“…And somewhere in the heart of this world, stands a woman whose portrait both sides are fighting for, Adele Block Bauer. During my visits to this country, I’ve discerned that there are two Austrias, one that opposes restitution to the victims of Nazism, but also another that recognizes the injustices committed against Austria’s Jewish population and against all odds seeks to rectify it…A string of events and misdeeds point to the incontestable fact that the paintings in question reached the Belvedere and remain there for over half a century in a manner that was both dishonest and illegal…So in its own way, ladies and gentlemen, this is a moment in history, a moment in which the past is asking something of the present. Many years ago, just outside these walls, terrible things happened, people dehumanized other people, persecuted them, sent many of them to their deaths, decimating entire families. And they stole from them, properties, livelihoods, objects most precious to them. And amongst those people were the Block Bauers, a family of a very dear friend of mine.
So now I’m asking you, as Austrians, as human beings, to recognize that wrong, not just for Maria Altmann, but for Austria.”
Gustav Klimt, Portrait of Adele Block-Bauer I. 1907, oil and gold leaf on canvas. Neue Art Gallery, New York, New York, United States.

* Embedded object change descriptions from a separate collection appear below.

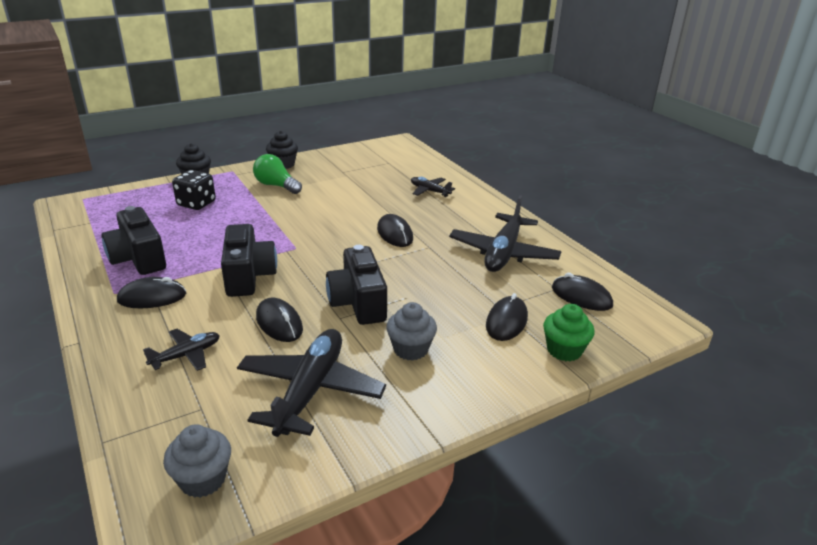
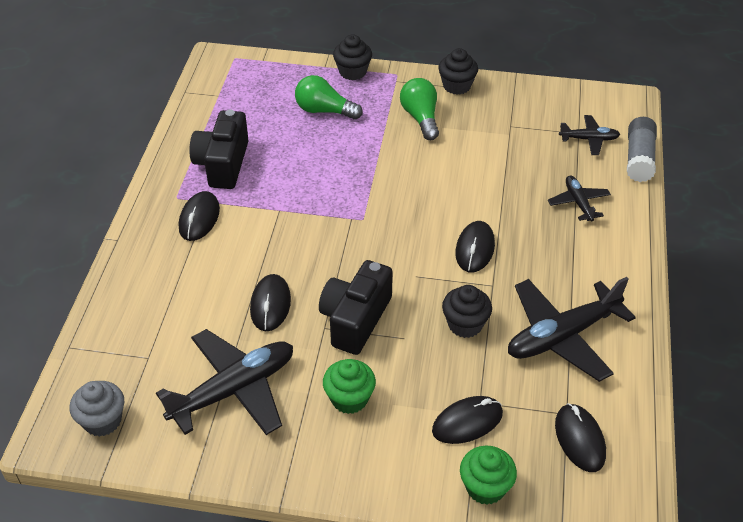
camera: 40 degrees right, 15 degrees up
black mouse [117,277,186,308] -> black mouse turned 75 degrees clockwise [179,191,220,241]
black plane [143,329,220,371] -> black plane moved to [559,115,620,155]
black dice [172,170,216,210] -> green light bulb [295,75,363,120]
black camera [221,224,277,297] -> none
grey cupcake [386,302,437,361] -> green cupcake [323,359,376,414]
none -> black cupcake [442,285,492,338]
none -> grey glue stick [627,117,657,182]

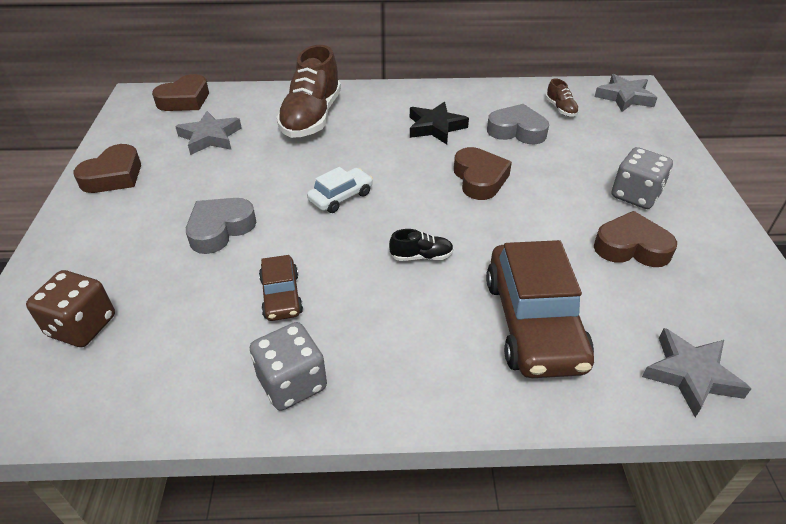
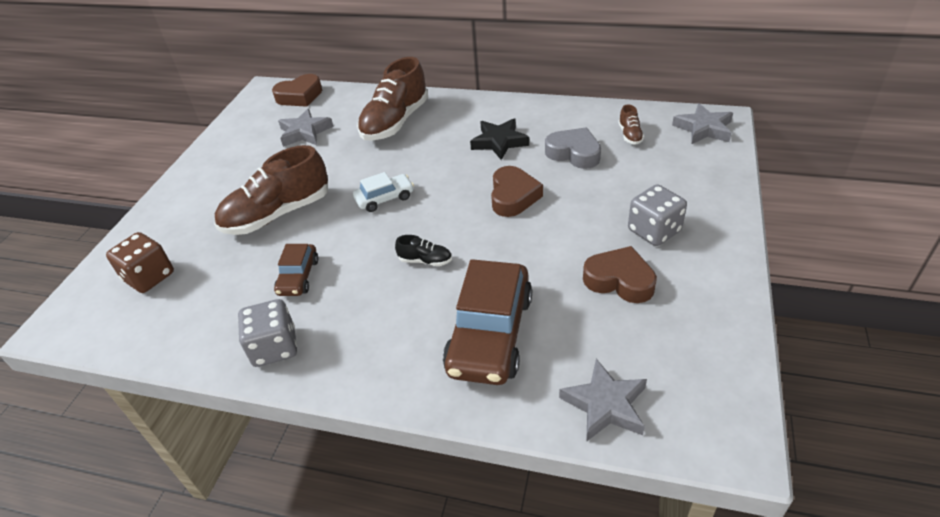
camera: 20 degrees right, 0 degrees up
brown heart [73,144,141,193] -> none
grey heart [186,198,257,254] -> brown shoe [214,145,328,235]

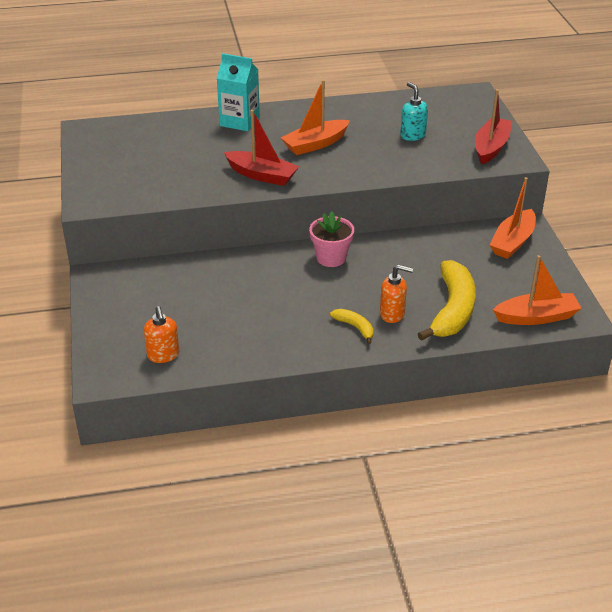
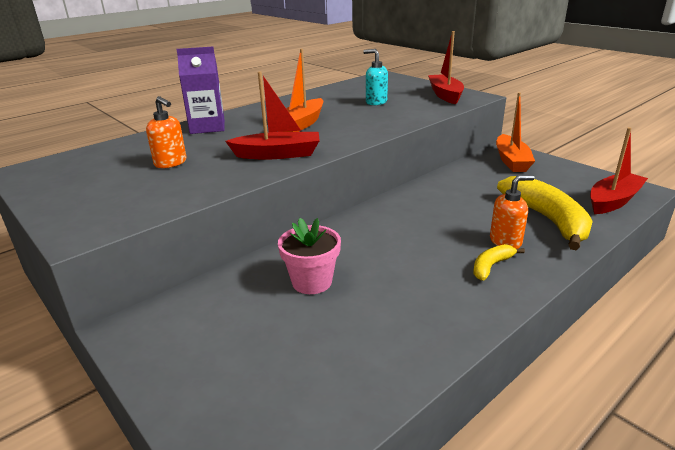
camera: 30 degrees left, 10 degrees down
orange soap dispenser [144,306,179,363] -> orange soap dispenser moved to [146,96,187,168]
turquoise carton [217,53,260,131] -> purple carton [176,47,225,134]
pink flower pot [309,211,354,267] -> pink flower pot moved to [278,218,341,294]
yellow banana [330,309,374,344] -> yellow banana turned 60 degrees counterclockwise [473,244,525,280]
orange boat [493,255,582,325] -> red boat [590,127,648,214]

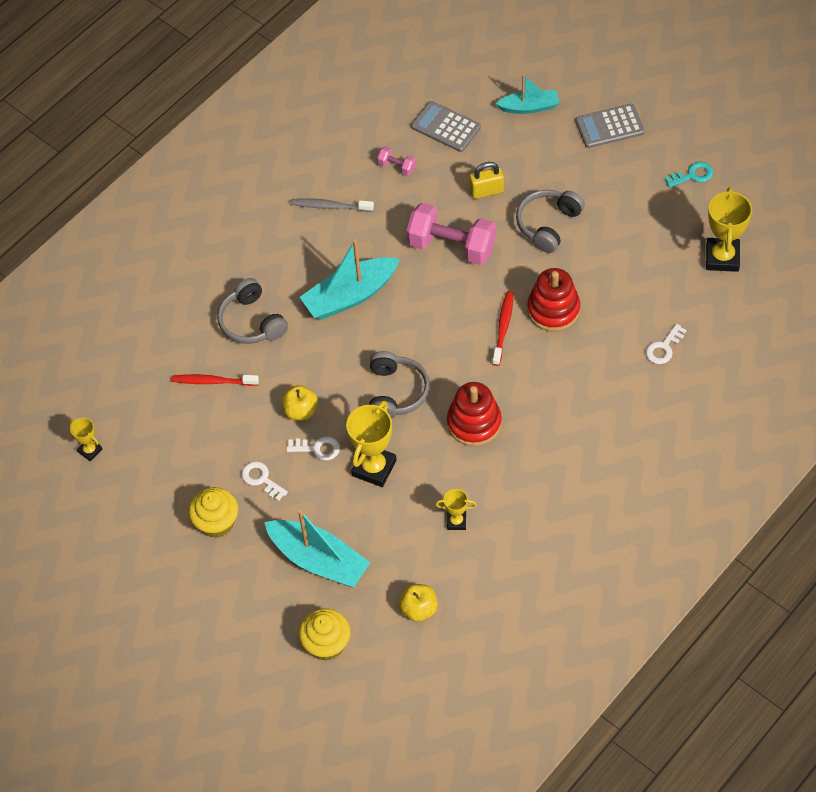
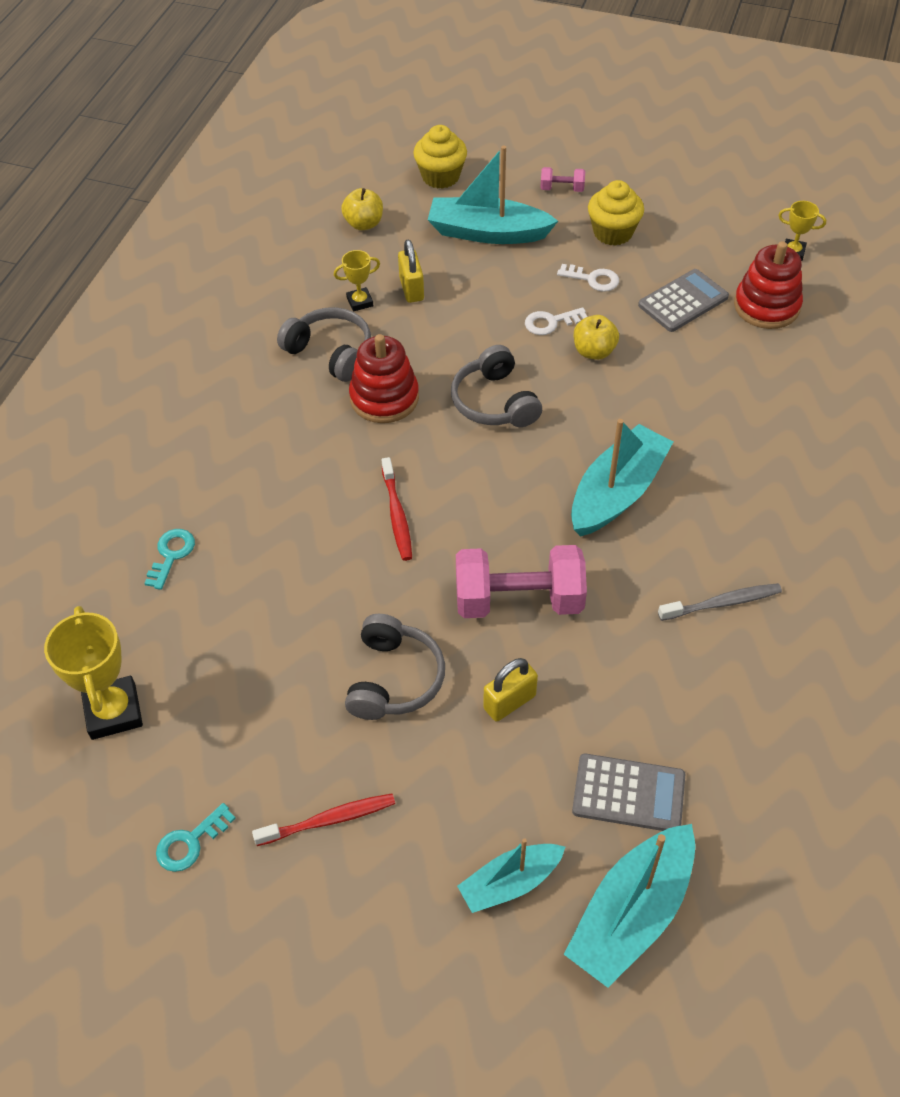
camera: 155 degrees right, 5 degrees down
red toothbrush [171,374,259,386] -> red toothbrush moved to [252,793,395,846]
grey headphones [217,278,288,344] -> grey headphones moved to [277,307,371,382]
yellow trophy [346,400,396,487] -> none
pink dumbbell [377,146,416,176] -> pink dumbbell moved to [540,167,585,192]
red stacking toy [527,268,580,332] -> red stacking toy moved to [734,241,803,329]
grey calculator [575,104,645,148] -> grey calculator moved to [638,269,729,332]
white key [646,324,687,364] -> turquoise key [144,529,195,590]
none -> yellow padlock [398,240,424,303]
none -> turquoise boat [564,824,695,988]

Great painting with a great story:
This painting, which took three years to complete, was commissioned by the wealthy industrialist Ferdinand Bloch-Bauer, who made his money in the sugar industry. Ferdinand Bloch-Bauer favored the arts, especially Klimt, and commissioned him to complete another portrait of his wife Adele in 1912. Adele Bloch-Bauer was the only person to be painted twice by Klimt. This painting is perhaps most famous not for its artistic quality, but because of its scandalous history since inception. Upon her death, Adele Bloch-Bauer wished the painting to be given to the Austrian State Gallery, but it was seized by advancing German forces in World War II. In 1945, Ferdinand Bloch-Bauer designated the paintings to be the property of his nephew and nieces, including Maria Altmann. Nonetheless, the Austrian government retained ownership of the painting, and was not returned to the Altmann family until 2006 after a long court battle. The painting was then sold at auction for $135 million dollars, which at that time was the highest price paid at auction for a painting. It is now displayed the Neue Art Gallery in New York.